Esinduy C B, Chang C C, Trosko J E, Ruch R J
Department of Pathology, Medical College of Ohio, Toledo 43699.
Carcinogenesis. 1995 Apr;16(4):915-21. doi: 10.1093/carcin/16.4.915.
We examined whether the inhibition of neoplastically transformed cell growth by co-cultured non-transformed cells involved gap junctional intercellular communication (GJIC). The growth of poorly communicating (approximately 25-35% dye-coupled cells), Ha-ras and neu oncogene-transformed WB-F344 rat liver epithelial cells was inhibited by co-culture with highly communicating (90-95% dye-coupling), non-transformed WB-F344 cells. Inhibition was dependent upon heterologous cell-cell contact and required that the non-transformed cells were GJIC competent. GJIC-deficient mutant WB-F344 cells did not suppress transformed cell growth. Restoration of mutant cell GJIC by transfection with rat connexin43 cDNA restored growth-inhibiting activity. These results clearly demonstrate a role for GJIC in the inhibition of transformed cell growth by non-transformed cells.

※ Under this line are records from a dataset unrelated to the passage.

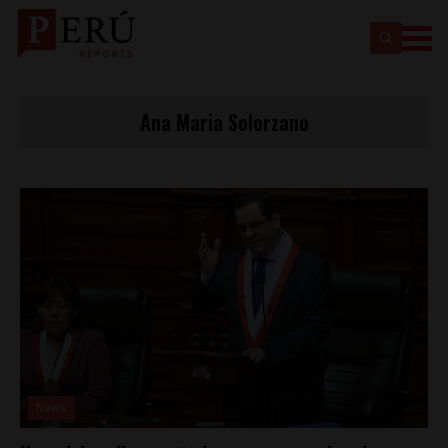
Ana Maria Solorzano
News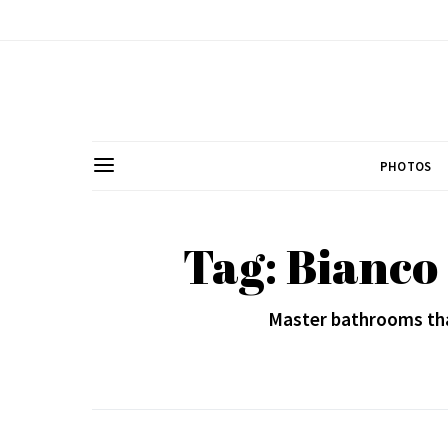
PHOTOS
Tag: Bianco
Master bathrooms tha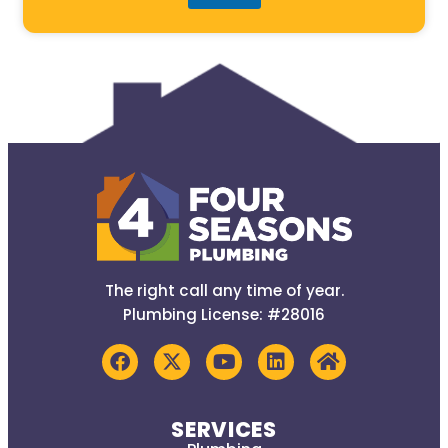
The right call any time of year.
Plumbing License: #28016
SERVICES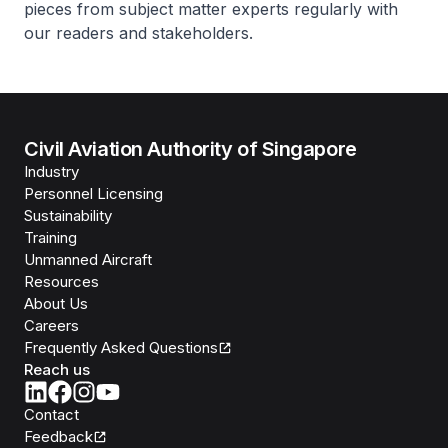
pieces from subject matter experts regularly with
our readers and stakeholders.
Civil Aviation Authority of Singapore
Industry
Personnel Licensing
Sustainability
Training
Unmanned Aircraft
Resources
About Us
Careers
Frequently Asked Questions
Reach us
Contact
Feedback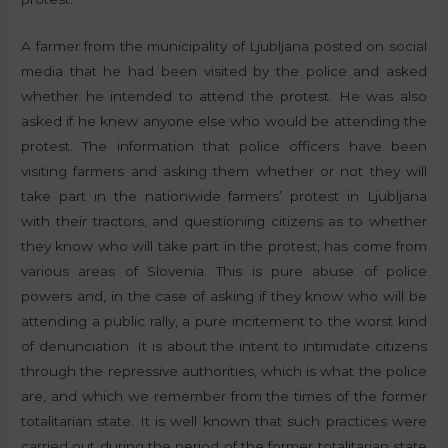
A farmer from the municipality of Ljubljana posted on social
media that he had been visited by the police and asked
whether he intended to attend the protest. He was also
asked if he knew anyone else who would be attending the
protest. The information that police officers have been
visiting farmers and asking them whether or not they will
take part in the nationwide farmers’ protest in Ljubljana
with their tractors, and questioning citizens as to whether
they know who will take part in the protest, has come from
various areas of Slovenia. This is pure abuse of police
powers and, in the case of asking if they know who will be
attending a public rally, a pure incitement to the worst kind
of denunciation. It is about the intent to intimidate citizens
through the repressive authorities, which is what the police
are, and which we remember from the times of the former
totalitarian state. It is well known that such practices were
carried out during the period of the former totalitarian state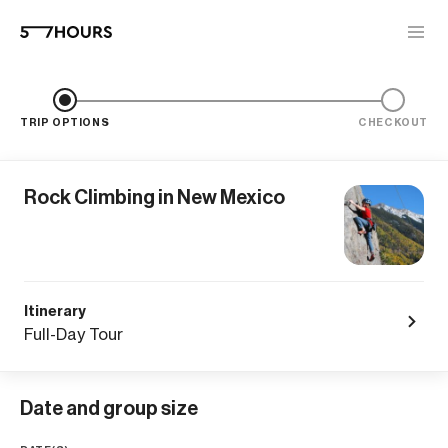
TRIP OPTIONS
CHECKOUT
Rock Climbing in New Mexico
Itinerary
Full-Day Tour
Date and group size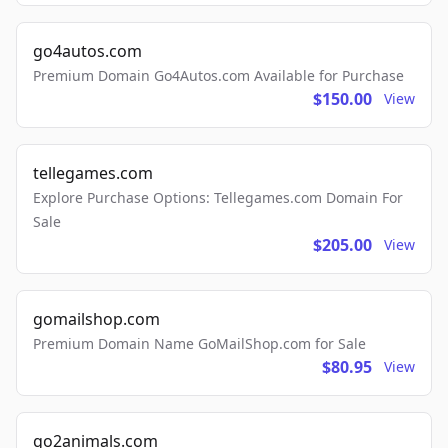
go4autos.com
Premium Domain Go4Autos.com Available for Purchase
$150.00
View
tellegames.com
Explore Purchase Options: Tellegames.com Domain For
Sale
$205.00
View
gomailshop.com
Premium Domain Name GoMailShop.com for Sale
$80.95
View
go2animals.com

我们研究了共培养的未转化细胞对肿瘤转化细胞生长的抑制作用是否涉及间隙连接细胞间通讯(GJIC)。将低通讯性(约25 - 35%染料偶联细胞)、Ha-ras和neu癌基因转化的WB-F344大鼠肝上皮细胞与高通讯性(90 - 95%染料偶联)的未转化WB-F344细胞共培养,可抑制其生长。抑制作用依赖于异源细胞间接触,且要求未转化细胞具有GJIC能力。GJIC缺陷的突变型WB-F344细胞不能抑制转化细胞的生长。通过用大鼠连接蛋白43 cDNA转染恢复突变细胞的GJIC,可恢复其生长抑制活性。这些结果清楚地证明了GJIC在未转化细胞对转化细胞生长的抑制作用中所起的作用。